I am talking about female privilege. Now I am a white transgender lesbian female. And I will confess that the white bit issues me some privilege in society. However the transgender lesbian bit is a nonstarter in everyday society, and yes even in parts of the LGB community which is sad but true. However it is that last bit –- female – that I want to pick at.

I contend that trans women are uniquely positioned to comment on this as we have lived on both sides of the coin. We have witnessed the erosion, and in some cases eradication, of what limited WCSMP we may have had before transitioning. Trust me, a closeted trans woman is not enjoying WCSMP as much as you all may think. I have the recollection of being shunned in gym class because I could never throw or catch a ball to the satisfaction of others.

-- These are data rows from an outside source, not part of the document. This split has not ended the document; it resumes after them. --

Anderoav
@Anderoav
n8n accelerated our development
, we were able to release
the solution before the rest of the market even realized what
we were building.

And for a time I recall being beaten up on my way to school for simply being “weird.”

I made my first observation of this female privilege near the beginning of my transition. As you transition you often gain more and more confidence in public and on this occasion I decided I needed to get some furniture for the house I was moving into. Kids need beds you see and I had none. So I put “me” together and went to Ikea. It was one of my first “daylight” adventures. I was nervous and excited at the same time.

While in the store I had some trouble loading a few of those monster boxes onto the cart I had. As I was struggling in the warehouse a member of the female staff approached me. Thinking I had been “clocked” I did not know how to answer her question which was “Would you like some help with that?” Feeling relieved I said “Why thank you, yes I would.” The next bit astounded me as I had anticipated her grabbing an end of the giant carton and helping get it on the cart. She did nothing of the sort. Instead she yelled across the floor, “Hey Earl, can you help us here?” Earl came bounding cheerfully down the aisle, grabbed the box and got it up on the cart. I said thank you but he lingered. He offered to push the cart around and help me with any other item I wanted to load. I was flabbergasted.

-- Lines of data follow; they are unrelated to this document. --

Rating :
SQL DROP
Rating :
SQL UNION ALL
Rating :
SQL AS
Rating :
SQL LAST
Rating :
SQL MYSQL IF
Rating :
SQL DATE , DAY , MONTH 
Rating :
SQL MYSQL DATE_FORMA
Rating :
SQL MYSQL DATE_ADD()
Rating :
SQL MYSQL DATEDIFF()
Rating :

After paying for my items I went to load them onto my truck, by myself, just as I had done in nearly 20 years of shopping at Ikea. Instantly there were two young strapping lads who insisted on loading the truck for me. I could not believe it. That had never happened before, ever. I pondered this on my drive home as to why these things happened to me. Then it dawned on me – female privilege.

Over time I have noticed other interactions, some with other women. Pleasant conversations with the late-night staff when checking out at the market. Having a real conversation with the woman (and mother I learned) at a drive-through restaurant while waiting on the food. The fella who insisted on installing my wiper blades at the auto parts place, even though I had done that job many times myself.

I found in general that female privilege in large measure results in a much more civilized interaction with people, even in confrontation. Some will likely say, “Sharon what do you expect, after having some facial surgery, etc.,” but those same folks forget that I am six foot tall and well over 200 pounds. I’m a very big broad. I have heard of “passing” privilege and I suppose I am enjoying some of that however what I am really enjoying is female privilege. Ladies please do not discount what you may have. The other team has none of it and frankly could use some.